### Study material
=== Begin Enclosure ===
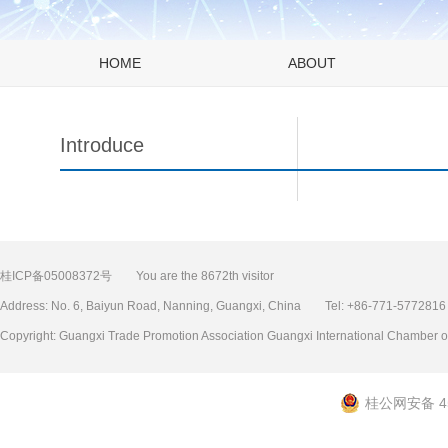
HOME
ABOUT
Introduce
桂ICP备05008372号
You are the 8672th visitor
Address: No. 6, Baiyun Road, Nanning, Guangxi, China Tel: +86-771-577
Copyright: Guangxi Trade Promotion Association Guangxi International Chamb
桂公网安备 45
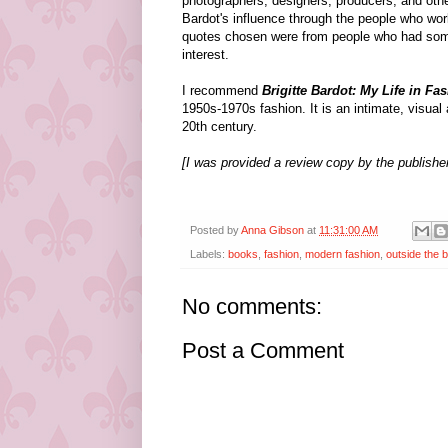
photographers, designers, producers, and othe
Bardot's influence through the people who work
quotes chosen were from people who had some
interest.
I recommend
Brigitte Bardot: My Life in Fa
1950s-1970s fashion. It is an intimate, visual 
20th century.
[I was provided a review copy by the publisher
Posted by
Anna Gibson
at
11:31:00 AM
Labels:
books
,
fashion
,
modern fashion
,
outside the 
No comments:
Post a Comment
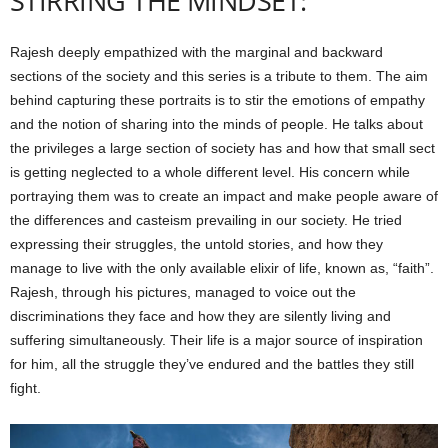
STIRRING THE MINDSET:
Rajesh deeply empathized with the marginal and backward
sections of the society and this series is a tribute to them. The aim
behind capturing these portraits is to stir the emotions of empathy
and the notion of sharing into the minds of people. He talks about
the privileges a large section of society has and how that small sect
is getting neglected to a whole different level. His concern while
portraying them was to create an impact and make people aware of
the differences and casteism prevailing in our society. He tried
expressing their struggles, the untold stories, and how they
manage to live with the only available elixir of life, known as, “faith”.
Rajesh, through his pictures, managed to voice out the
discriminations they face and how they are silently living and
suffering simultaneously. Their life is a major source of inspiration
for him, all the struggle they’ve endured and the battles they still
fight.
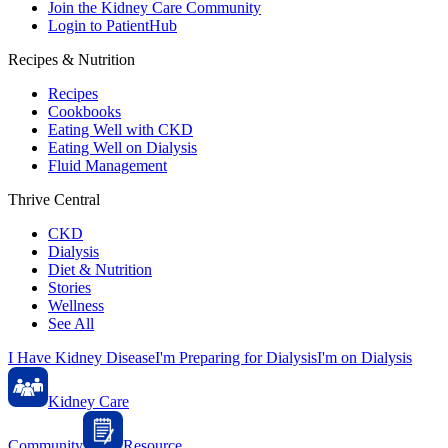
Join the Kidney Care Community
Login to PatientHub
Recipes & Nutrition
Recipes
Cookbooks
Eating Well with CKD
Eating Well on Dialysis
Fluid Management
Thrive Central
CKD
Dialysis
Diet & Nutrition
Stories
Wellness
See All
I Have Kidney Disease
I'm Preparing for Dialysis
I'm on Dialysis
Kidney Care
Community
Resource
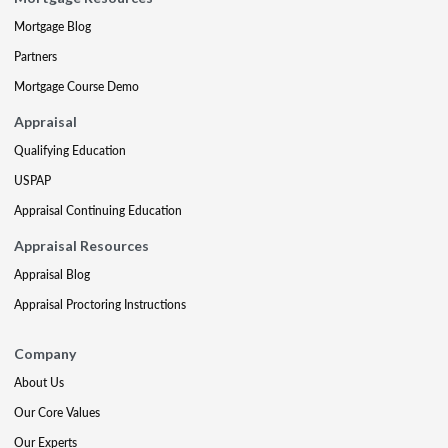
Mortgage Blog
Partners
Mortgage Course Demo
Appraisal
Qualifying Education
USPAP
Appraisal Continuing Education
Appraisal Resources
Appraisal Blog
Appraisal Proctoring Instructions
Company
About Us
Our Core Values
Our Experts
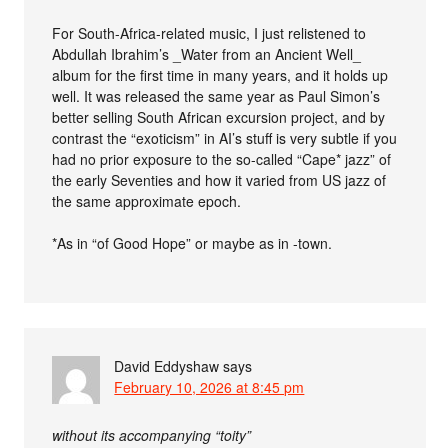
For South-Africa-related music, I just relistened to
Abdullah Ibrahim’s _Water from an Ancient Well_
album for the first time in many years, and it holds up
well. It was released the same year as Paul Simon’s
better selling South African excursion project, and by
contrast the “exoticism” in AI’s stuff is very subtle if you
had no prior exposure to the so-called “Cape* jazz” of
the early Seventies and how it varied from US jazz of
the same approximate epoch.
*As in “of Good Hope” or maybe as in -town.
David Eddyshaw
says
February 10, 2026 at 8:45 pm
without its accompanying “toity”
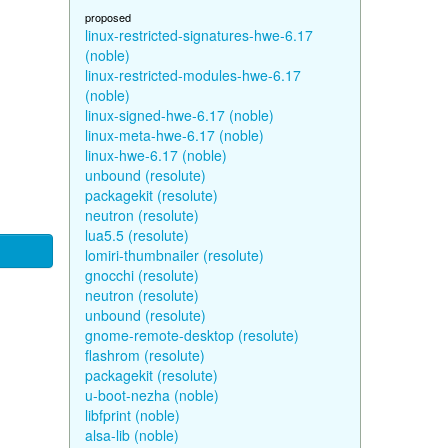
proposed
linux-restricted-signatures-hwe-6.17
(noble)
linux-restricted-modules-hwe-6.17
(noble)
linux-signed-hwe-6.17 (noble)
linux-meta-hwe-6.17 (noble)
linux-hwe-6.17 (noble)
unbound (resolute)
packagekit (resolute)
neutron (resolute)
lua5.5 (resolute)
lomiri-thumbnailer (resolute)
gnocchi (resolute)
neutron (resolute)
unbound (resolute)
gnome-remote-desktop (resolute)
flashrom (resolute)
packagekit (resolute)
u-boot-nezha (noble)
libfprint (noble)
alsa-lib (noble)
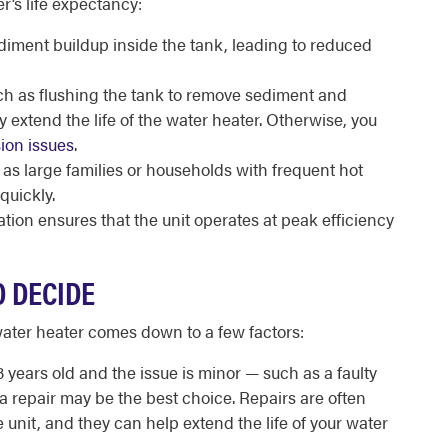
r’s life expectancy:
iment buildup inside the tank, leading to reduced
h as flushing the tank to remove sediment and
y extend the life of the water heater. Otherwise, you
ion issues
.
s large families or households with frequent hot
quickly.
lation ensures that the unit operates at peak efficiency
O DECIDE
water heater comes down to a few factors:
8 years old and the issue is minor — such as a faulty
a repair may be the best choice. Repairs are often
 unit, and they can help extend the life of your water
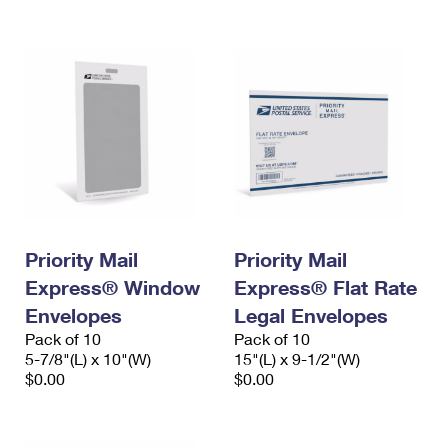
International Business Shipping
First-Class Mail International
Money Orders
Managing Business Mail
Filing an International Claim
Filing a Claim
USPS & Web Tools APIs
Requesting an International Refund
Requesting a Refund
Prices
Priority Mail
Priority Mail
Express® Window
Express® Flat Rate
Envelopes
Legal Envelopes
Pack of 10
Pack of 10
5-7/8"(L) x 10"(W)
15"(L) x 9-1/2"(W)
$0.00
$0.00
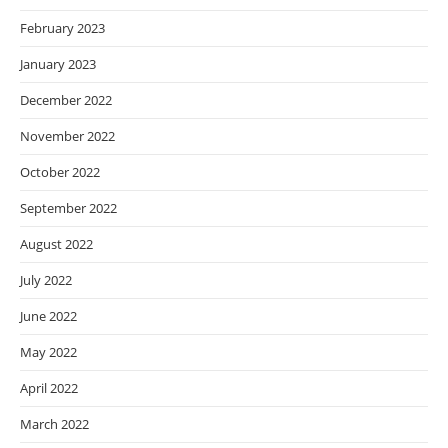
February 2023
January 2023
December 2022
November 2022
October 2022
September 2022
August 2022
July 2022
June 2022
May 2022
April 2022
March 2022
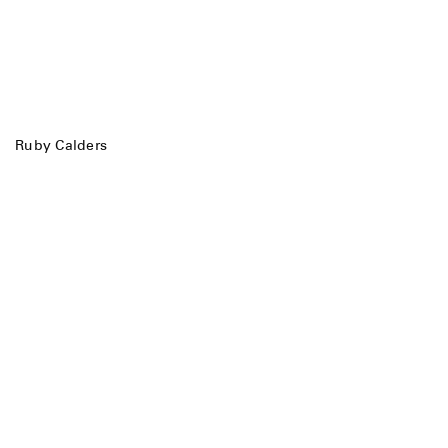
Ruby Calders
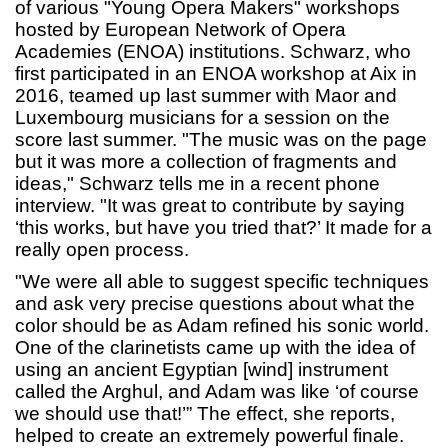
of various "Young Opera Makers" workshops
hosted by European Network of Opera
Academies (ENOA) institutions. Schwarz, who
first participated in an ENOA workshop at Aix in
2016, teamed up last summer with Maor and
Luxembourg musicians for a session on the
score last summer. "The music was on the page
but it was more a collection of fragments and
ideas," Schwarz tells me in a recent phone
interview. "It was great to contribute by saying
‘this works, but have you tried that?’ It made for a
really open process.
"We were all able to suggest specific techniques
and ask very precise questions about what the
color should be as Adam refined his sonic world.
One of the clarinetists came up with the idea of
using an ancient Egyptian [wind] instrument
called the Arghul, and Adam was like ‘of course
we should use that!’” The effect, she reports,
helped to create an extremely powerful finale.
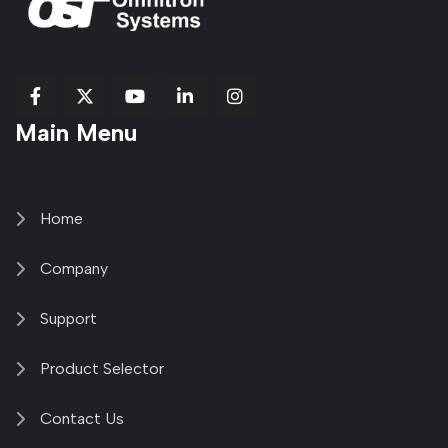
fab
fab
fab
Item
fa-
Main Menu
fa-
fa-
fa-
1
brands
facebook-
youtube
linkedin-
copy
fa-
f
in
2
x-
twitter
Home
Company
Support
Product Selector
Contact Us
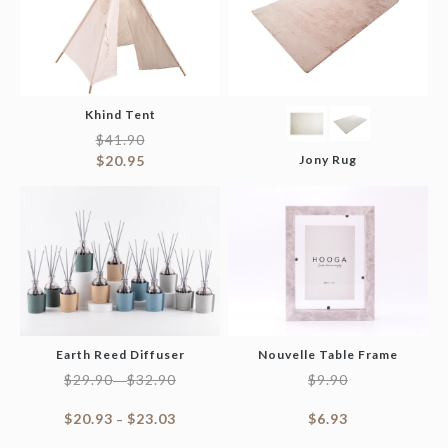
Khind Tent
$
41.90
$
20.95
Jony Rug
Earth Reed Diffuser
Nouvelle Table Frame
$
29.90
$
32.90
$
9.90
–
$
20.93
$
23.03
$
6.93
–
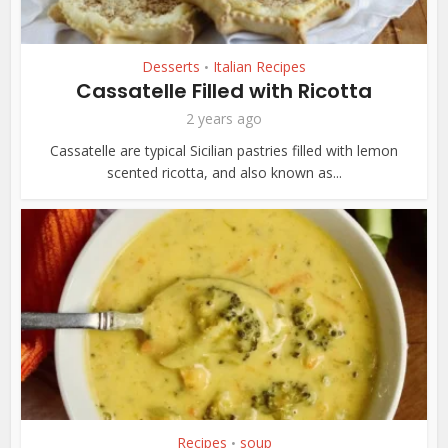
Desserts
Italian Recipes
•
Cassatelle Filled with Ricotta
2 years ago
Cassatelle are typical Sicilian pastries filled with lemon
scented ricotta, and also known as...
Recipes
soup
•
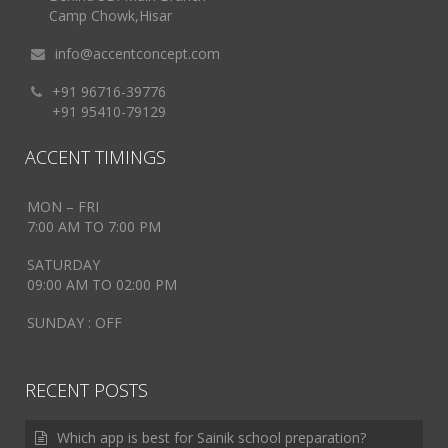
Camp Chowk,Hisar
info@accentconcept.com
+91 96716-39776
+91 95410-79129
ACCENT TIMINGS
MON – FRI
7:00 AM TO 7:00 PM
SATURDAY
09:00 AM TO 02:00 PM
SUNDAY : OFF
RECENT POSTS
Which app is best for Sainik school preparation?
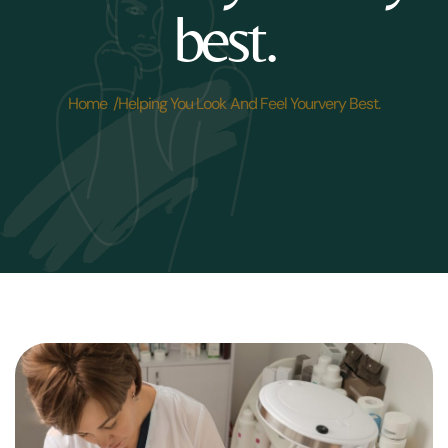
best.
Home /
Helping You Look And Feel Yourvery Best.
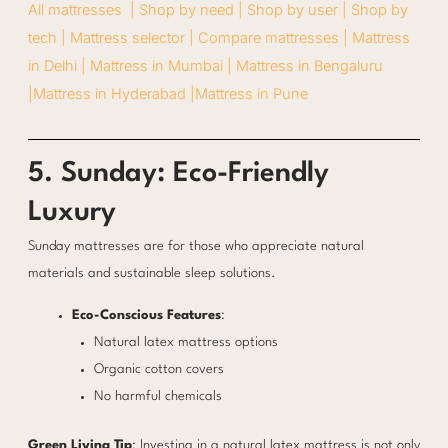
All mattresses |
Shop by need |
Shop by user |
Shop by
tech |
Mattress selector |
Compare mattresses |
Mattress
in Delhi |
Mattress in Mumbai |
Mattress in Bengaluru
|
Mattress in Hyderabad |
Mattress in Pune
5. Sunday: Eco-Friendly
Luxury
Sunday mattresses are for those who appreciate natural
materials and sustainable sleep solutions.
Eco-Conscious Features
:
Natural latex mattress options
Organic cotton covers
No harmful chemicals
Green Living Tip
: Investing in a natural latex mattress is not only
=== End Enclosure ===
### What you should do
Rewrite all of the material above, changing every "Rajesh" to "Ramesh" and keeping everything else the same. Leave out the pictures.

### Finished task
HOME
ABOUT
Introduce
桂ICP备05008372号
You are the 8672th visitor
Address: No. 6, Baiyun Road, Nanning, Guangxi, China Tel: +86-771-577
Copyright: Guangxi Trade Promotion Association Guangxi International Chamb
桂公网安备 45
photographers, designers, producers, and othe
Bardot's influence through the people who work
quotes chosen were from people who had some
interest.
I recommend
Brigitte Bardot: My Life in Fa
1950s-1970s fashion. It is an intimate, visual 
20th century.
[I was provided a review copy by the publisher
Posted by
Anna Gibson
at
11:31:00 AM
Labels:
books
,
fashion
,
modern fashion
,
outside the 
No comments:
Post a Comment
STIRRING THE MINDSET:
Ramesh deeply empathized with the marginal and backward
sections of the society and this series is a tribute to them. The aim
behind capturing these portraits is to stir the emotions of empathy
and the notion of sharing into the minds of people. He talks about
the privileges a large section of society has and how that small sect
is getting neglected to a whole different level. His concern while
portraying them was to create an impact and make people aware of
the differences and casteism prevailing in our society. He tried
expressing their struggles, the untold stories, and how they
manage to live with the only available elixir of life, known as, “faith”.
Ramesh, through his pictures, managed to voice out the
discriminations they face and how they are silently living and
suffering simultaneously. Their life is a major source of inspiration
for him, all the struggle they’ve endured and the battles they still
fight.
Join the Kidney Care Community
Login to PatientHub
Recipes & Nutrition
Recipes
Cookbooks
Eating Well with CKD
Eating Well on Dialysis
Fluid Management
Thrive Central
CKD
Dialysis
Diet & Nutrition
Stories
Wellness
See All
I Have Kidney Disease
I'm Preparing for Dialysis
I'm on Dialysis
Kidney Care
Community
Resource
Mortgage Blog
Partners
Mortgage Course Demo
Appraisal
Qualifying Education
USPAP
Appraisal Continuing Education
Appraisal Resources
Appraisal Blog
Appraisal Proctoring Instructions
Company
About Us
Our Core Values
Our Experts
For South-Africa-related music, I just relistened to
Abdullah Ibrahim’s _Water from an Ancient Well_
album for the first time in many years, and it holds up
well. It was released the same year as Paul Simon’s
better selling South African excursion project, and by
contrast the “exoticism” in AI’s stuff is very subtle if you
had no prior exposure to the so-called “Cape* jazz” of
the early Seventies and how it varied from US jazz of
the same approximate epoch.
*As in “of Good Hope” or maybe as in -town.
David Eddyshaw
says
February 10, 2026 at 8:45 pm
without its accompanying “toity”
proposed
linux-restricted-signatures-hwe-6.17
(noble)
linux-restricted-modules-hwe-6.17
(noble)
linux-signed-hwe-6.17 (noble)
linux-meta-hwe-6.17 (noble)
linux-hwe-6.17 (noble)
unbound (resolute)
packagekit (resolute)
neutron (resolute)
lua5.5 (resolute)
lomiri-thumbnailer (resolute)
gnocchi (resolute)
neutron (resolute)
unbound (resolute)
gnome-remote-desktop (resolute)
flashrom (resolute)
packagekit (resolute)
u-boot-nezha (noble)
libfprint (noble)
alsa-lib (noble)
r’s life expectancy:
iment buildup inside the tank, leading to reduced
h as flushing the tank to remove sediment and
y extend the life of the water heater. Otherwise, you
ion issues
.
s large families or households with frequent hot
quickly.
lation ensures that the unit operates at peak efficiency
O DECIDE
water heater comes down to a few factors:
8 years old and the issue is minor — such as a faulty
a repair may be the best choice. Repairs are often
 unit, and they can help extend the life of your water
International Business Shipping
First-Class Mail International
Money Orders
Managing Business Mail
Filing an International Claim
Filing a Claim
USPS & Web Tools APIs
Requesting an International Refund
Requesting a Refund
Prices
Priority Mail
Priority Mail
Express® Window
Express® Flat Rate
Envelopes
Legal Envelopes
Pack of 10
Pack of 10
5-7/8"(L) x 10"(W)
15"(L) x 9-1/2"(W)
$0.00
$0.00
February 2023
January 2023
December 2022
November 2022
October 2022
September 2022
August 2022
July 2022
June 2022
May 2022
April 2022
March 2022
Ruby Calders
of various "Young Opera Makers" workshops
hosted by European Network of Opera
Academies (ENOA) institutions. Schwarz, who
first participated in an ENOA workshop at Aix in
2016, teamed up last summer with Maor and
Luxembourg musicians for a session on the
score last summer. "The music was on the page
but it was more a collection of fragments and
ideas," Schwarz tells me in a recent phone
interview. "It was great to contribute by saying
‘this works, but have you tried that?’ It made for a
really open process.
"We were all able to suggest specific techniques
and ask very precise questions about what the
color should be as Adam refined his sonic world.
One of the clarinetists came up with the idea of
using an ancient Egyptian [wind] instrument
called the Arghul, and Adam was like ‘of course
we should use that!’” The effect, she reports,
helped to create an extremely powerful finale.
fab
fab
fab
Item
fa-
Main Menu
fa-
fa-
fa-
1
brands
facebook-
youtube
linkedin-
copy
fa-
f
in
2
x-
twitter
Home
Company
Support
Product Selector
Contact Us
Khind Tent
$
41.90
$
20.95
Jony Rug
Earth Reed Diffuser
Nouvelle Table Frame
$
29.90
$
32.90
$
9.90
–
$
20.93
$
23.03
$
6.93
–
Desserts
Italian Recipes
•
Cassatelle Filled with Ricotta
2 years ago
Cassatelle are typical Sicilian pastries filled with lemon
scented ricotta, and also known as...
Recipes
soup
•
Camp Chowk,Hisar
info@accentconcept.com
+91 96716-39776
+91 95410-79129
ACCENT TIMINGS
MON – FRI
7:00 AM TO 7:00 PM
SATURDAY
09:00 AM TO 02:00 PM
SUNDAY : OFF
RECENT POSTS
Which app is best for Sainik school preparation?
best.
Home /
Helping You Look And Feel Yourvery Best.
All mattresses |
Shop by need |
Shop by user |
Shop by
tech |
Mattress selector |
Compare mattresses |
Mattress
in Delhi |
Mattress in Mumbai |
Mattress in Bengaluru
|
Mattress in Hyderabad |
Mattress in Pune
5. Sunday: Eco-Friendly
Luxury
Sunday mattresses are for those who appreciate natural
materials and sustainable sleep solutions.
Eco-Conscious Features
:
Natural latex mattress options
Organic cotton covers
No harmful chemicals
Green Living Tip
: Investing in a natural latex mattress is not only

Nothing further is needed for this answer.